Start of EXTRACTED DATA

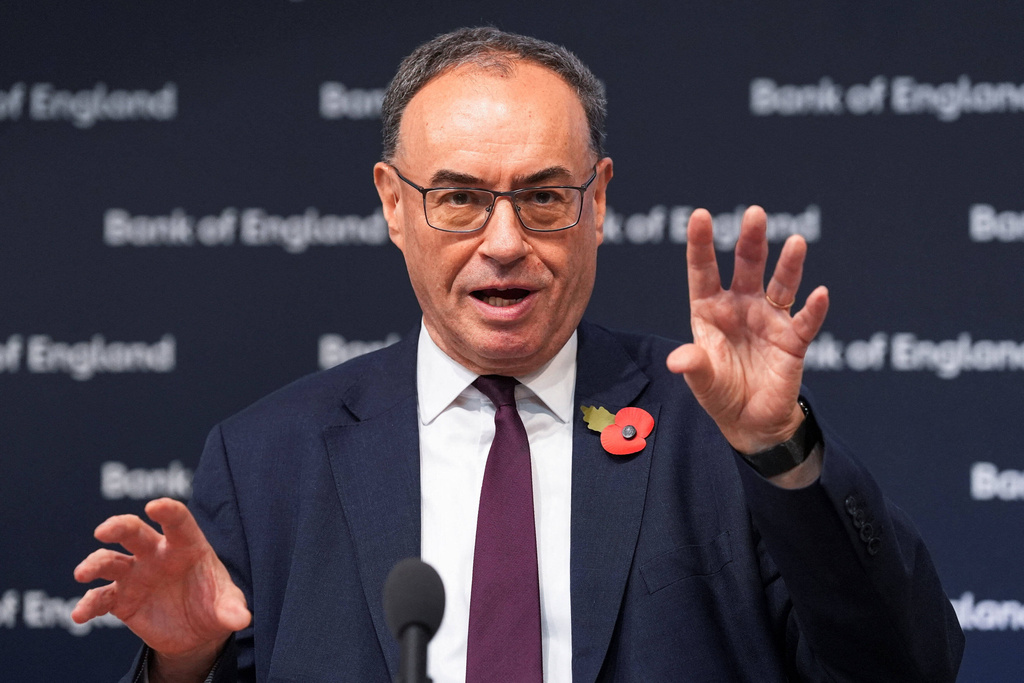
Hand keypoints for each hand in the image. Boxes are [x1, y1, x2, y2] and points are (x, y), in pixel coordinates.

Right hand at [72, 498, 249, 677]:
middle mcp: (156, 554)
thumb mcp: (227, 605)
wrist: (196, 631)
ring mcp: (135, 574)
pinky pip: (100, 598)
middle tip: (105, 531)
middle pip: (135, 533)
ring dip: (95, 563)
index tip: (155, 506)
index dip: (168, 511)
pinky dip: (88, 605)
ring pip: (110, 561)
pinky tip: (80, 614)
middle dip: (119, 527)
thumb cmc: (214, 603)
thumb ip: (232, 608)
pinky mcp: (120, 599)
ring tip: (83, 572)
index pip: (178, 522)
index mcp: (186, 545)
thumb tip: (242, 619)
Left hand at [667, 206, 828, 453]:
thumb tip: (677, 360)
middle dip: (750, 240)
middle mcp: (741, 306)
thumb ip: (694, 366)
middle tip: (754, 213)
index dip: (701, 244)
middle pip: (746, 266)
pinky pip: (805, 322)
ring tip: (795, 242)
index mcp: (710, 309)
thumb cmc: (720, 393)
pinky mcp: (793, 341)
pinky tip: (819, 294)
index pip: (704, 271)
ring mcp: (769, 320)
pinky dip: (814, 309)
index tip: (700, 215)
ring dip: (789, 264)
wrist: (750, 420)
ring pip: (780, 285)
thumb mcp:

End of EXTRACTED DATA

Everything from the line containing "thumb tip: (242, 619)" through the final line of the listing, inclusive, must be reproduced exactly; leave out the rest.

* TASK RESULT *
thumb tip: (242, 619)
Left hand at [667, 206, 828, 453]:
thumb tip: (677, 360)
middle dip: (750, 240)
middle mcp: (741, 306)
thumb ip: (694, 366)
middle tip: (754, 213)
index dip: (701, 244)
middle pip: (746, 266)
pinky pip: (805, 322)
ring tip: (795, 242)
index mcp: (710, 309)
thumb cmc: (720, 393)
pinky mcp: (793, 341)
pinky tip: (819, 294)
index pip: (704, 271)
ring mcp: (769, 320)
pinky dip: (814, 309)
index tip: (700, 215)
ring dip: (789, 264)
wrist: (750, 420)
ring pip: (780, 285)
thumb mcp:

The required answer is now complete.